3 Big Things Today, October 17
1. Crop Futures Little Changed in Overnight Trading Wednesday
Crop futures were little changed overnight as investors weight better harvest weather against strong demand for corn.
The pace of harvest in the U.S. is expected to accelerate due to dry weather in parts of the Corn Belt this week, analysts said.
The soybean harvest was 38% complete as of Sunday, well behind the average for this time of year of 53%. Corn collection, meanwhile, was 39% finished, which is just ahead of the prior five-year average of 35%, the USDA said earlier this week.
Export sales of corn have been going well since the start of the marketing year on September 1.
Accumulated exports since then are up 67% year over year, while commitments for future deliveries have jumped 51%, the USDA said. That compares to commitments from overseas buyers to take U.S. soybeans and wheat, both of which are down 18% on an annual basis.
Soybeans for November delivery were unchanged at $8.84¾ a bushel overnight on the Chicago Board of Trade. Soy meal futures rose 40¢ a short ton, and soy oil gained 0.11¢ to 29.77¢ a pound.
Corn for December delivery rose ¼¢ to $3.75½ a bushel overnight.
Wheat for December delivery dropped 3¼¢ to $5.20¼ a bushel overnight, while Kansas City futures fell 2¾¢ a bushel.
2. U.S. Trade Representative Announces Intentions to Begin Talks with Japan, EU, U.K.
Fresh off making deals with Mexico and Canada, the U.S. Trade Representative notified Congress in three separate letters that it will initiate negotiations with Japan, the European Union, and the U.K.
USTR Robert Lighthizer said in a statement that the U.S. plans to expand trade and investment by negotiation the trade agreements. The trade representative is required by law to notify Congress of its intentions with regard to such agreements.
“We are committed to concluding these negotiations with timely and substantive results for American workers, farmers, ranchers, and businesses,” he said.
Japan was the fourth-largest export market for U.S. agricultural products in 2017, which had a value of $12 billion. The Asian country is the fourth-biggest destination for all U.S. goods and imported $67.6 billion in total, the USTR said.
Still, Lighthizer said in his letter to Congress that exporters have been hit by tariff and nontariff barriers, which has led to “chronic” trade imbalances with Japan. The U.S.’s trade deficit with Japan totaled $68.9 billion last year, but that was mostly unchanged from the prior year.
Lighthizer said pretty much the exact same thing in his letter about the EU, using the word “chronic” to describe trade imbalances
The United Kingdom, meanwhile, isn’t yet able to negotiate formal trade deals until it has formally left the European Union, which is slated for March 29. Still, trade officials from both nations have been working to ensure the U.K.’s departure from the EU next year is seamless in terms of trade.
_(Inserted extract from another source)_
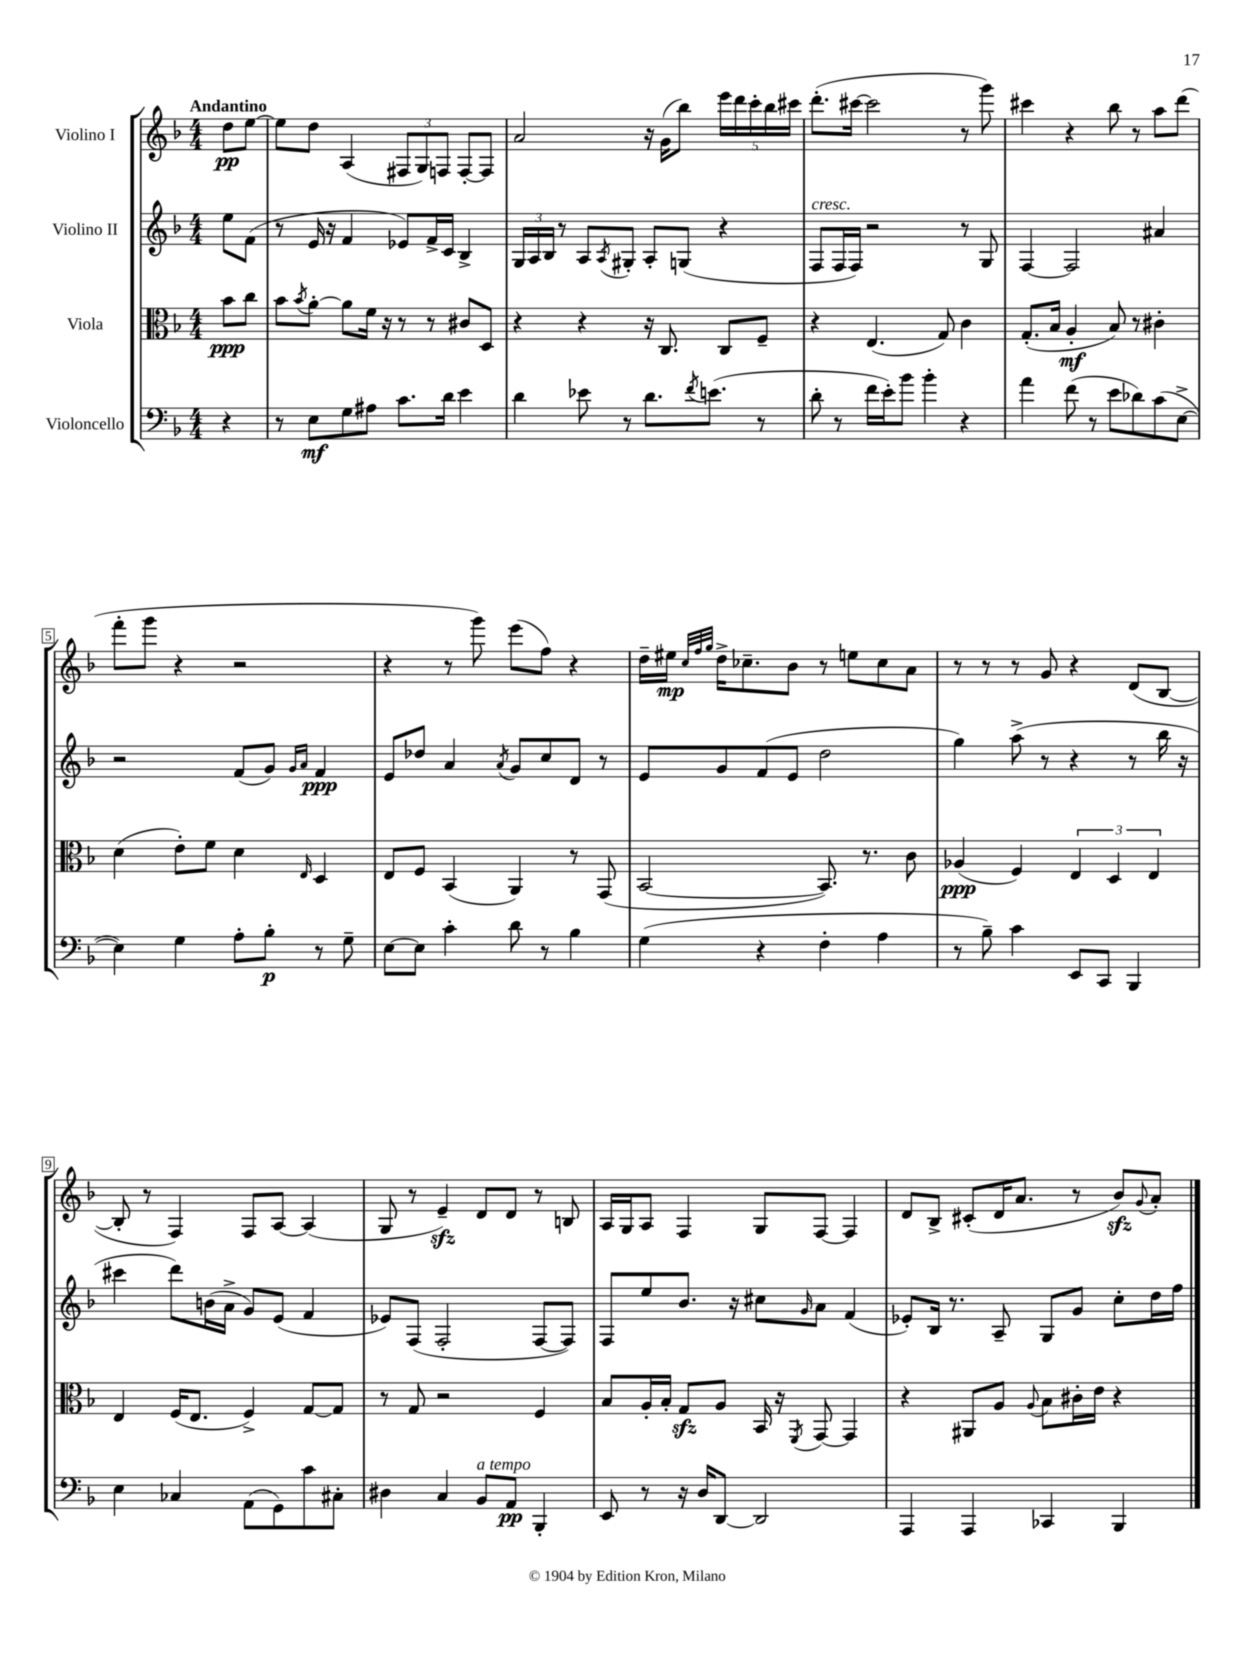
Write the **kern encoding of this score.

U.S. negotiators will formally kick off negotiations with the U.K. on that date, the letter said.
“The United States and the United Kingdom are the first- and fifth-largest economies in the world, respectively, and maintain a broad and deep trade and investment relationship,” Lighthizer said. “An ambitious trade agreement between our two countries could further expand this relationship by removing existing goods and services tariff and nontariff trade barriers and by developing further cutting-edge obligations for emerging sectors where U.S. and U.K. innovators and entrepreneurs are most competitive.”
3. Cold Weather Moves East Into Indiana, Michigan, Ohio; Flooding in Texas
The extreme cold weather that had enveloped much of the central Midwest earlier this week has now moved east into Indiana, Michigan, and Ohio, according to the National Weather Service.
Freeze warnings are in effect for all three states, so those heading out to harvest their fields need to bundle up. Temperatures in the area are expected to drop into the upper 20s and lower 30s by Thursday morning, the NWS said in a report early Wednesday morning..
A frost advisory has been issued for parts of southern Illinois and southern Indiana, as temperatures there are expected to be as low as 31˚F. overnight, the agency said.
Farther south in Texas, flash flood watches are in effect for counties in the middle of the state. Excessive rainfall the past few days has pushed waterways over their banks. At least one person was killed by raging waters.
“Additional showers with moderate to heavy rain on already-saturated ground will produce runoff,” the NWS said. “Lower water crossings and city streets may flood quickly. Creeks and streams may fill or overflow with swiftly flowing water.”